Kavgaların nedeni, konuşarak anlaşamıyor olmaları… Wade Wilson, paralel evrenleri kurtarmak için Logan’ı ikna etmeye çalışıyor ama zorlanıyor. Çünkü önceki filmlerden de bildiğimiz gibi Wolverine / Logan, karanlık ve acı geçmişiyle Marvel Evreni’nin sadece en sert ve zor karakteri değildir. Mecbur kalmadıkça iş birliğinden hoşlanmaz. Yalnızlığı sever. Tüm bunlara rağmen Marvel Evreni’nin en havalı ve en sevilen kahramanlarından biridir. Bu arada, Deadpool’un Wolverine sevgisinin nasıl bir şey olduğunu yeniden görüp kıskandığı sahnenin hoş olduğunu belirtelim.
Karakter tasarımları ve oyunculuk, filmin iyi yanlarından biri… Diyaloglu sahnelerde Ryan Reynolds ile Hugh Jackman’ı seyretmek keyif veriyor. İlerleyen bölümlerde sürpriz olarak karşımıza çıkan diğer süper kahramanlar da filme renk ve heyecan getiriyorlar. Özellikle, ‘Hiçlik’ diye anılan paralel evrende olup bitenler akılda kalıyor. Karakterlerin eski Marvel yapımlarındaki geçmiş öykülerini bilenler için bu sahneler, seyir keyfini artırıyor. Mad Max serisine yapılan göndermeler eğlenceli. Şimdi tadını kaçırmamak için ipucu vermek istemediğim başka komik sürprizlere de hazırlıklı olun. Ayrıca film bittikten sonra salonu terk etmemenizi ve son kareye kadar beklemenizi öneririm. Çünkü filmde belirsiz bırakılan bir nokta aydınlanıyor.

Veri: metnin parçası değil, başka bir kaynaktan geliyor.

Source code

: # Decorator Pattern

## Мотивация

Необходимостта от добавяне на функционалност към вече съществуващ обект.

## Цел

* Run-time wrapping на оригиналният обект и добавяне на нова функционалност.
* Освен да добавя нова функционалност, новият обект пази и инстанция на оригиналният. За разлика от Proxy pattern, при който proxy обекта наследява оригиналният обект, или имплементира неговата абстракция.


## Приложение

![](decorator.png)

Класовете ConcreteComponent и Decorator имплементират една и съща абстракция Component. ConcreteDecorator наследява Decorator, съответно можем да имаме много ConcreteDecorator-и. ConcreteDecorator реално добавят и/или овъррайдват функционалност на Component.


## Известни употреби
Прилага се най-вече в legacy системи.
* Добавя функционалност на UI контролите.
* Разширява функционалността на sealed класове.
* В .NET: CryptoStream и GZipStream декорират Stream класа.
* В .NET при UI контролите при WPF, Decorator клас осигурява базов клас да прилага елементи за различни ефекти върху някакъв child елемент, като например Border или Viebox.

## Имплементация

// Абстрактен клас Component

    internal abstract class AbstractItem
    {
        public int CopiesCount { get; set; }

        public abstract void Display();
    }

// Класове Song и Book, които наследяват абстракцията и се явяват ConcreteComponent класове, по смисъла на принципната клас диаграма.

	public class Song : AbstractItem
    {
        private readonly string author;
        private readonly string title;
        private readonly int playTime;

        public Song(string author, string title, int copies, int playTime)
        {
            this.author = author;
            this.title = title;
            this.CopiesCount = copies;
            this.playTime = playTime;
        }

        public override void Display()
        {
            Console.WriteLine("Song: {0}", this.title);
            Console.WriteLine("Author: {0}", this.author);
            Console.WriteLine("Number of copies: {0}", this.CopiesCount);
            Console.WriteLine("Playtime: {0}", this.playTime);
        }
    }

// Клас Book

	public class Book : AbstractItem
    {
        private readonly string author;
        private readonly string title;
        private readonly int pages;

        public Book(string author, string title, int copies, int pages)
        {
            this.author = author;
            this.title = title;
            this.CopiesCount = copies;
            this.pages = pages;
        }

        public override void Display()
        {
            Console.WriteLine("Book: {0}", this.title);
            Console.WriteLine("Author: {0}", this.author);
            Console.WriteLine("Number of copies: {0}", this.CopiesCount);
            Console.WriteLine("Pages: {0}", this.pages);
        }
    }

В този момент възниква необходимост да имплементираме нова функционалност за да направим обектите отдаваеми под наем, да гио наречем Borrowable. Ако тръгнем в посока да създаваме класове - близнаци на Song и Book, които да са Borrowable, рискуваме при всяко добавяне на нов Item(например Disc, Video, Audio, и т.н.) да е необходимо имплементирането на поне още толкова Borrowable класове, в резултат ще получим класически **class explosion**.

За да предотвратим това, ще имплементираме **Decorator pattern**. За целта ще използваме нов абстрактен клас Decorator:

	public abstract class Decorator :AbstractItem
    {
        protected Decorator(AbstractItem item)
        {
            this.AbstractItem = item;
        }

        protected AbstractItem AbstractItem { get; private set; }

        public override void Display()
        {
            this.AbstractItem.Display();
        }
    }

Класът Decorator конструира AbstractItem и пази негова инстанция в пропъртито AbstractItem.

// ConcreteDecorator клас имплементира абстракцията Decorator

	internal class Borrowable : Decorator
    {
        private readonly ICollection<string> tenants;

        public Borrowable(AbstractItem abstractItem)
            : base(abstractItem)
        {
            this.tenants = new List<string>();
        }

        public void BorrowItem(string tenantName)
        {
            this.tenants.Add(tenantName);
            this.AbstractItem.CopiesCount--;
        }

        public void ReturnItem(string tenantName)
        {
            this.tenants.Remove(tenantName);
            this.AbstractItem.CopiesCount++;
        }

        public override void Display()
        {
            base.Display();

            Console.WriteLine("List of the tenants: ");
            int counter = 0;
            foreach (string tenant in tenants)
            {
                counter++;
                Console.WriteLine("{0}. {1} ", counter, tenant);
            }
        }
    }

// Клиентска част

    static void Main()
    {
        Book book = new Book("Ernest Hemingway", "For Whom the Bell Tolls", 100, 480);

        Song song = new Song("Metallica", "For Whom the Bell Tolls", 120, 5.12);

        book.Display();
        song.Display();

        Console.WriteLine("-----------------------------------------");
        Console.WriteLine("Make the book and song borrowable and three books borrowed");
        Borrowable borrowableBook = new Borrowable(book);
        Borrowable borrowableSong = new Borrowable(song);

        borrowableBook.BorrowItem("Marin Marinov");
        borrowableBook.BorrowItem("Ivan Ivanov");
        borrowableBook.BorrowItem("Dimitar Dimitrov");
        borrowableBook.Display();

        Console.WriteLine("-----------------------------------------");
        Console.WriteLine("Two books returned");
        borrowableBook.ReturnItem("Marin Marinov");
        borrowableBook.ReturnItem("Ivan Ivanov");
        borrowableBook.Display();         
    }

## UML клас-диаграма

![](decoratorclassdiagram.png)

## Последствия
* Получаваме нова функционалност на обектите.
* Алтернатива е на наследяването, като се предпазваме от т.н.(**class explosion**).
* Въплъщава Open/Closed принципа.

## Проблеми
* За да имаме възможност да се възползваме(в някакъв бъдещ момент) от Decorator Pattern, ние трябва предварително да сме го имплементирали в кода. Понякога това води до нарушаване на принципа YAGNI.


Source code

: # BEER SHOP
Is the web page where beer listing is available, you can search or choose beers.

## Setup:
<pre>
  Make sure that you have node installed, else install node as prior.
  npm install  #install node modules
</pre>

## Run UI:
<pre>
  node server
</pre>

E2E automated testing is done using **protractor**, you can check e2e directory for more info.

Detaylara indikçe filmin eğlenceli yanlarından söz etmek olası ama hikâye zayıf. Zamanı kontrol eden Zaman Değişim Otoritesi gibi bürokratik bir kuruluşa ve Kutsal Zaman Çizgisi gibi kavramlara yer veren hikâyenin detaylarına girmeye hiç gerek yok. Marvel Sinematik Evreni’nin son dönemine damga vuran paralel evrenler konusunun bir kez daha kullanıldığını söylemek bence yeter de artar. Ne var ki, çoklu evren fikrinin iyi kullanıldığını söylemem zor. Sonuçta her şey, yok edilmek üzere olan paralel evrenleri kurtarmakla ilgili… Ama o evrenlerin neden yok edilmesi gerektiği fikri dahil hikâye öylesine sığ çıkış noktalarıyla yazılmış ki, ciddiye almak gerçekten zor. Öncelikle kötüler cephesindeki karakterlerin iyi yazıldığını söylemek imkânsız. Mr. Paradox rolünde komedi ağırlıklı bir oyunculuk tutturan Matthew Macfadyen, hikâye örgüsündeki görevini yerine getirmenin ötesine geçemeyen bir antagonist. Emma Corrin’in canlandırdığı Cassandra Nova, etkileyici bir giriş yapıyor filme. Deadpool ve Wolverine ile olan ilişkileri, bir süre ilgiye değer olarak gelişiyor ama finalde, onlarca filmde benzerini gördüğümüz bir ‘ışık ve enerji savaşı’nın tarafı olup çıkıyor; geçmiş öyküsü ve karakter motivasyonu yetersiz kalıyor.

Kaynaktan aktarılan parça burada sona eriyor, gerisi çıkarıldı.